早々に街に繰り出すと、慌ただしく行き交う人々と街の音に胸が騒ぐ。コツコツとヒールを鳴らし、颯爽と歩く女性が纏う白のロングジャケットは、上品な艶コーティング生地が罅割れのように加工され、都会的で凛とした雰囲気。
大胆な裾のカッティングや尖ったショルダーはロックで力強く、ジップのディテールがモードな着こなしを引き立てる。予約したレストランへと急ぐ。老舗の趣ある入口が何やら賑やかだ。黒ラメのミニギンガムジャガードのジャケットは、夜へと誘うこの時間の街に華やかに、軽やかに煌めいて、若い男性の笑顔を微かに照らし、隣に寄り添う女性を見つめる。彼女は、内に淡いピンクを秘めた光沢のある白のドレスを纏い、その高揚感で頬を染めている。
宴を終えた友人たちが集う。白黒のフワリと風になびくフリンジが手作業で繊細に縫い付けられたシャツやジャケットは、自由に自分らしく生きるこの街の人々そのものだ。不思議と幸福感に満たされ店を後にする。一つ先の角を曲がればホテルが近い。前を歩く女性がこちらを振り向き、また歩き出す。

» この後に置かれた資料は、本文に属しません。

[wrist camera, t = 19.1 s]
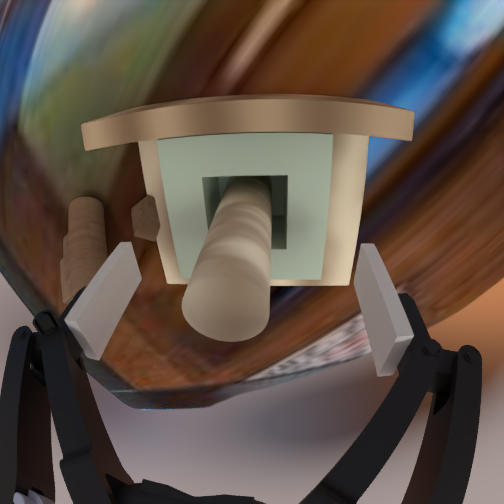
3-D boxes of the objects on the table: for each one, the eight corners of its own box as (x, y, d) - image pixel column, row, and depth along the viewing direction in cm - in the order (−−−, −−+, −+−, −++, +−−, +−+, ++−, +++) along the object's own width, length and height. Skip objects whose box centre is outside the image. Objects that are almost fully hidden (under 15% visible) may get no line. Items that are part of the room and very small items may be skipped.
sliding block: (317, 120, 23) (333, 134, 18) (312, 237, 30) (320, 279, 24) (184, 124, 24) (156, 140, 18) (198, 237, 31) (181, 278, 25)
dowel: (271, 165, 25) (269, 279, 12) (272, 206, 27) (269, 342, 14) (226, 166, 25) (173, 277, 12) (229, 206, 28) (190, 339, 14)
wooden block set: (86, 255, 38) (94, 323, 35) (36, 245, 31) (39, 321, 27) (166, 190, 31) (184, 275, 28) (104, 162, 24) (111, 263, 20)
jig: (367, 99, 23) (414, 111, 14) (347, 280, 34) (364, 343, 26) (138, 106, 24) (80, 124, 16) (169, 278, 36) (144, 338, 27)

螺旋が絡むような躍動感あるグラフィック柄の刺繍が施された黒いドレスは、くり貫かれた生地の間から覗くシルクシフォンの透け感が街の灯りと重なり、エキゾチックだ。
女性は小さな本屋へと入っていく。気づけばホテルを過ぎていた。せっかくだからと本屋に入る。古い小説や図鑑、地図など、年季の入った本がズラリと並んでいる。内装も然り、この街と共に時代を生き抜いてきた歴史を感じる。

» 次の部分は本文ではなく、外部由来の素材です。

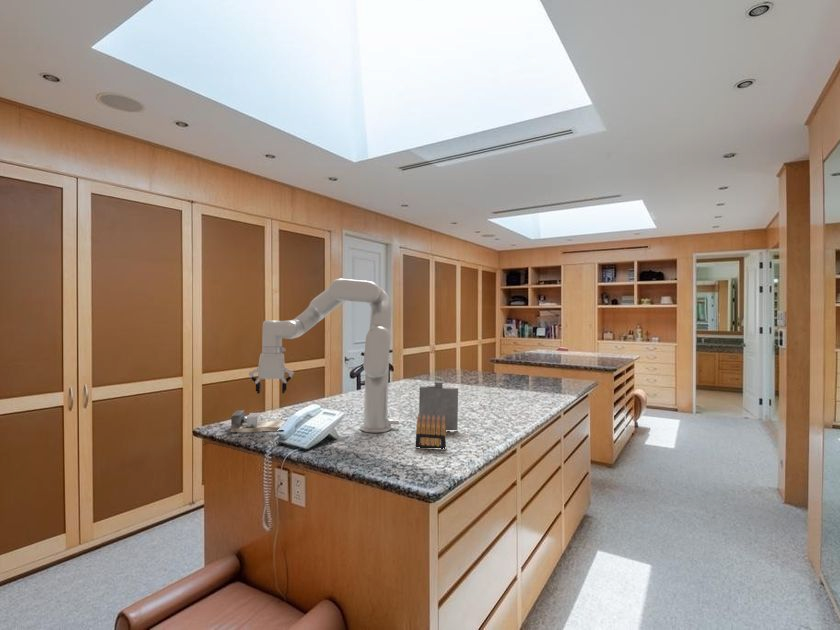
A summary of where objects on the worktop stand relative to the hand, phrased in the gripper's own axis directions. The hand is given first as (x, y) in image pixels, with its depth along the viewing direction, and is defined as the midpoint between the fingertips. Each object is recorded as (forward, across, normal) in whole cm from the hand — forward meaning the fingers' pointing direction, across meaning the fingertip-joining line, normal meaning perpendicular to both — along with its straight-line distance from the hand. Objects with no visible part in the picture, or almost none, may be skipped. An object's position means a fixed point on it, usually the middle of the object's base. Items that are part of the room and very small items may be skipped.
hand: (271, 392), depth 175 cm
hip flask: (+14, -67, +11) cm, 69 cm away
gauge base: (+14, +4, 0) cm, 15 cm away
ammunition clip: (+15, -59, +34) cm, 70 cm away
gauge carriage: (+13, +8, +1) cm, 15 cm away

紳士が本棚に手を高く伸ばし、黒い革のカバーがかかった本を取ろうとしている。一緒に本を引き抜くと、紳士はその本を私に手渡した。「あなたに。」上質なコットン生地にハンドメイドで丁寧に縫われた植物柄の総刺繍が品よく、シックな黒のクチュールジャケットに、黒のスワロフスキーが散りばめられ、ミステリアスに輝いている。美しく絶妙なシルエットは洗練されていて、研ぎ澄まされたテーラリングに目を奪われる。ハーフパンツの片側にはロングプリーツがあしらわれ、迫力が一層増している。

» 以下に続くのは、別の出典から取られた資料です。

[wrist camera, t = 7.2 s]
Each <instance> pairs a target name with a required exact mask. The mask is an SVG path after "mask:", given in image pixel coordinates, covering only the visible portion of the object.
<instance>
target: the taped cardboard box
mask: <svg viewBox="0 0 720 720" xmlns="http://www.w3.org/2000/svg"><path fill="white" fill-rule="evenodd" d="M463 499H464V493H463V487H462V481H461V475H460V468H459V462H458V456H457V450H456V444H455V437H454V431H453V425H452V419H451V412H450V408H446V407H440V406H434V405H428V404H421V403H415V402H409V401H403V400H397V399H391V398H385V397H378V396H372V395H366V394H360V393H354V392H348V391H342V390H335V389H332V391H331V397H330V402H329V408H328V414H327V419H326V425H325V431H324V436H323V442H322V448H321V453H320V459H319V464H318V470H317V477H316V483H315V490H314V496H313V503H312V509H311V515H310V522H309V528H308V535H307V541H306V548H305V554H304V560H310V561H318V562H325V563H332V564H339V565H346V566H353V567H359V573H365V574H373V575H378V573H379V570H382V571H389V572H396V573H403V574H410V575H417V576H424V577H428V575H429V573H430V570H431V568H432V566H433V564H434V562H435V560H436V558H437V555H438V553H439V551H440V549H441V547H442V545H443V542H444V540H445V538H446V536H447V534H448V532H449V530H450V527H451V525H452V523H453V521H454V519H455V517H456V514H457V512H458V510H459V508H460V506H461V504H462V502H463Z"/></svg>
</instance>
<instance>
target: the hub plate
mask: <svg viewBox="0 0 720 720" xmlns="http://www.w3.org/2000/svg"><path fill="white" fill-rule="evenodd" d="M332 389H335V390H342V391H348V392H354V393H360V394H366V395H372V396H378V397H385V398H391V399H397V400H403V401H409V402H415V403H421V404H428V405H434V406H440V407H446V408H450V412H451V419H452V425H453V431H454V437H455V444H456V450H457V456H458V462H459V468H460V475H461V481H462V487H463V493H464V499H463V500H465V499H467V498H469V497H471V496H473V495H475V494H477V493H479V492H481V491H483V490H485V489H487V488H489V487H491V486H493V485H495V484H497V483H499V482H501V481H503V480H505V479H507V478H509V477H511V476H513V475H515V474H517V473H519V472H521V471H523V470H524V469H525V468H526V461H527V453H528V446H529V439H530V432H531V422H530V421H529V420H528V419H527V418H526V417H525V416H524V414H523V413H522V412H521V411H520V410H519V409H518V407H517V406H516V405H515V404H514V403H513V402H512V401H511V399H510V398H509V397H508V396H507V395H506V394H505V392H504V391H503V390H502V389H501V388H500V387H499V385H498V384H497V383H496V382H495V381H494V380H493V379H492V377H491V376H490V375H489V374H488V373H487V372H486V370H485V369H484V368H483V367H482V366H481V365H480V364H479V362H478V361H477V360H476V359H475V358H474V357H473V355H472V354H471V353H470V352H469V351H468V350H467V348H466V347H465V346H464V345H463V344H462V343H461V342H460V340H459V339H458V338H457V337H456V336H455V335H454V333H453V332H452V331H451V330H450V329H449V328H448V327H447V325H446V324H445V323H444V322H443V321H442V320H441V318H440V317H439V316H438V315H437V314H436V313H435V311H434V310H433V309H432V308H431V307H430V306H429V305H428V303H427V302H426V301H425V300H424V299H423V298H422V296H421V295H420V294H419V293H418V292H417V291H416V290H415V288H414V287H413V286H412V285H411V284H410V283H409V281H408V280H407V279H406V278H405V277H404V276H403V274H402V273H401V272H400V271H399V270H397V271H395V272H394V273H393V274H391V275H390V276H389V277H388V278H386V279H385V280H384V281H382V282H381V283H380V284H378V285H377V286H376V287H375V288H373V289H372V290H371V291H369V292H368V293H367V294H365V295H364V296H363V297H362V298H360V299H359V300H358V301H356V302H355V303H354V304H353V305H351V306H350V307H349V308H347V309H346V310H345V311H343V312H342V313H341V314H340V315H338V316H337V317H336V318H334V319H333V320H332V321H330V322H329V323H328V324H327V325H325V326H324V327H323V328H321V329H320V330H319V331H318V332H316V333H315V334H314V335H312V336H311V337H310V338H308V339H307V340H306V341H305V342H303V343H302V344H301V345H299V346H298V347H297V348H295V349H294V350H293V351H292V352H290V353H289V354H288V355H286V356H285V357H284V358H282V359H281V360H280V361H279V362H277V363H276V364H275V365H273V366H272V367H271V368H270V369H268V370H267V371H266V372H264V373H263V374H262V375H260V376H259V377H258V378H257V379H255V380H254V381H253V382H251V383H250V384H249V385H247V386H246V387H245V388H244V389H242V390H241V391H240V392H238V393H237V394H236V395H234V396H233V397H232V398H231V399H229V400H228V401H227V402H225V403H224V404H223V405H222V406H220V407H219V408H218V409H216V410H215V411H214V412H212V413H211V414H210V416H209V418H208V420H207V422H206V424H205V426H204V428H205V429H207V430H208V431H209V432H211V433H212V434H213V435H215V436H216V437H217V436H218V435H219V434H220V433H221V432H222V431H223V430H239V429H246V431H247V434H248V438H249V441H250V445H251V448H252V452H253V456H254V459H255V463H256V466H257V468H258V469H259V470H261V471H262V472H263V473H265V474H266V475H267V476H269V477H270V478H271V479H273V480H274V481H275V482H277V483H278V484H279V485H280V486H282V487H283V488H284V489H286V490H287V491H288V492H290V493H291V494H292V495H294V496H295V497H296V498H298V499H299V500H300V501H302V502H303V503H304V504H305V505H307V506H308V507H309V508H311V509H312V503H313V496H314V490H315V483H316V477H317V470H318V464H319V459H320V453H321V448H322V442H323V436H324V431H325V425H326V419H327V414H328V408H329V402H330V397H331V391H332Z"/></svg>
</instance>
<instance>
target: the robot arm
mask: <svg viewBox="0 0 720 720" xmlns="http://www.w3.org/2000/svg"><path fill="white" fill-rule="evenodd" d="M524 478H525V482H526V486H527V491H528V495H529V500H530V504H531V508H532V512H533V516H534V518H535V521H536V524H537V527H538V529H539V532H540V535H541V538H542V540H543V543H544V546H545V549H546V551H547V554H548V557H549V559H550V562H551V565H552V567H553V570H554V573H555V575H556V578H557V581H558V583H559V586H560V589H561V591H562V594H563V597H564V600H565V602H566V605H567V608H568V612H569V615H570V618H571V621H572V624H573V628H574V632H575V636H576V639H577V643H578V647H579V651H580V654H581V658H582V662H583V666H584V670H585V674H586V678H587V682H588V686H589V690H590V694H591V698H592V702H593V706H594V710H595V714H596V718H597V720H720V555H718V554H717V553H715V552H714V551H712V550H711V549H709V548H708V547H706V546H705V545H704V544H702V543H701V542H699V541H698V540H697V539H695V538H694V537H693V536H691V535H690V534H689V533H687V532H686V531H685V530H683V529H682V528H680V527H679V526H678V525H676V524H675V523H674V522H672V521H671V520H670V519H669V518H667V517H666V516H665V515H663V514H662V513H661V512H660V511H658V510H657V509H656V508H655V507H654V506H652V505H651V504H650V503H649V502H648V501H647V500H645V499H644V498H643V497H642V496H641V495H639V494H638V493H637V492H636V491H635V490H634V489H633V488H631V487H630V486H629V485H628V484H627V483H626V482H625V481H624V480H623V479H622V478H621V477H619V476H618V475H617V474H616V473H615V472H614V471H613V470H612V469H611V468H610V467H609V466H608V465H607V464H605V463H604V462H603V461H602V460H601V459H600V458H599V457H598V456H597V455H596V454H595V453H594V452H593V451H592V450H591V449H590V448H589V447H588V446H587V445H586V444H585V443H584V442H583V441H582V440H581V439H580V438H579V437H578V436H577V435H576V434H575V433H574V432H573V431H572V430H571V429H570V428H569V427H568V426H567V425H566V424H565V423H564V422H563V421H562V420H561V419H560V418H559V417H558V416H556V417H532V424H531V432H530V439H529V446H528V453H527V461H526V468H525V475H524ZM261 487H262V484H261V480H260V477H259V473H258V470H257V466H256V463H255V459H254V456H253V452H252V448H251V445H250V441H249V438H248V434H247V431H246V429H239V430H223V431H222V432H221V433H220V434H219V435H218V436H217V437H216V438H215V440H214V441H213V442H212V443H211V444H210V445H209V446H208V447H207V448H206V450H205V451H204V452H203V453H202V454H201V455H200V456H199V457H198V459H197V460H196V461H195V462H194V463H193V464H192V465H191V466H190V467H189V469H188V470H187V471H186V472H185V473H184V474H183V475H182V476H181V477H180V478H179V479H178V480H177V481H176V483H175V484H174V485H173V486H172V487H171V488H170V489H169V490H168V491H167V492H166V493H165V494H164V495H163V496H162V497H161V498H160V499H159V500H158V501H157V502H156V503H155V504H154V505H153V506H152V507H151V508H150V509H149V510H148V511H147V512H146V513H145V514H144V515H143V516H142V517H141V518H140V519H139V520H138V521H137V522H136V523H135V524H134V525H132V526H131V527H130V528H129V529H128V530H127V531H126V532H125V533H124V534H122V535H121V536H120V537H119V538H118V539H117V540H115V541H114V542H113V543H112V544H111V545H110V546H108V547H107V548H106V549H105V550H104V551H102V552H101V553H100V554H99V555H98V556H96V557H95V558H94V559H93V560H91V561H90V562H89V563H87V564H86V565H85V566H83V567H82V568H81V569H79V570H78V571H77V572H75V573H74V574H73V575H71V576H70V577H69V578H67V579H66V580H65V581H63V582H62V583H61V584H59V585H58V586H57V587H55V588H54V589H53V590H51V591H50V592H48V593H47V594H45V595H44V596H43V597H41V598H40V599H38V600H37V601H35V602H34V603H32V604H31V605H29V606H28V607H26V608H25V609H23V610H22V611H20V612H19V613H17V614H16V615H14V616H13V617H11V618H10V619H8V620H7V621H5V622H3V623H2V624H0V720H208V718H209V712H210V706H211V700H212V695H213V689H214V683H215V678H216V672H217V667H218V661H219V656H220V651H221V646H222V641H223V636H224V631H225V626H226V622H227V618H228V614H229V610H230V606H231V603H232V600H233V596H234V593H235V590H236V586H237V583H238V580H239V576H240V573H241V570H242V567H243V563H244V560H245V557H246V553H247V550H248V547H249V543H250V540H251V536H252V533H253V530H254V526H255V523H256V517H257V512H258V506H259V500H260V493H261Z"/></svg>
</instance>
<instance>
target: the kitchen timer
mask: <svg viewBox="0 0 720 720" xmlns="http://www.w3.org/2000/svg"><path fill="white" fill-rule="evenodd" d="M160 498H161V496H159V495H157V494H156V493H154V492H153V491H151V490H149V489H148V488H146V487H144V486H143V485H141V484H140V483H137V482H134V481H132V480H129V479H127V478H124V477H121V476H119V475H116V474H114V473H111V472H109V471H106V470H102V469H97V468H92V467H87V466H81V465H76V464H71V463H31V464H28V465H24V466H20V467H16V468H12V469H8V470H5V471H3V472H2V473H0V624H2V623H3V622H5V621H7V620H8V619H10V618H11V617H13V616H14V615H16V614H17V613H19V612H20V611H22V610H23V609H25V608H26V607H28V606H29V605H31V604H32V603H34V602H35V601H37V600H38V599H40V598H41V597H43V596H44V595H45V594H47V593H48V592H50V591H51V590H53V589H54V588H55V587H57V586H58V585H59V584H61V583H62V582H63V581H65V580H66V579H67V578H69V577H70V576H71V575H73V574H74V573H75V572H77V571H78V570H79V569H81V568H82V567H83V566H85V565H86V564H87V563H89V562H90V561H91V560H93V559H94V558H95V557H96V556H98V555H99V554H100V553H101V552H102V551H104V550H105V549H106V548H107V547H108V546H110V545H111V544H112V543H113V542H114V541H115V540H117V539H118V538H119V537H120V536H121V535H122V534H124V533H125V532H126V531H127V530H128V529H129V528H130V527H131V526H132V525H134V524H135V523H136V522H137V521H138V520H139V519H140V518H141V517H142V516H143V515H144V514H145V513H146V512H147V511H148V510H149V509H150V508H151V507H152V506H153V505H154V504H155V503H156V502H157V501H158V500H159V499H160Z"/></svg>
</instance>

一瞬だが、サングラスの奥に優しく光る瞳が見て取れた。紳士はふっと微笑んで、店の奥へと消えていった。
本を開いてみると、そこにはただ一言、
「The New Story」
ページをめくると、自分の名前が書かれていた。さらにページをめくると、すべて白紙だった。驚きで言葉が出ない。しかし、それと同時に胸が高鳴った。まるで恋が始まるかのように。この本に何が綴られるかは、自分次第ということか。
運命の連鎖が、新しい物語を次々と紡ぎ出すように。
力強く、たくましく、自分らしく。アイデンティティーと向き合い、進化していく。
この街には、底知れぬ魅力とパワーが溢れているに違いない。
男は本を手に店を出ると、一歩前に踏み出した。
また、エネルギッシュな風が吹き抜けた。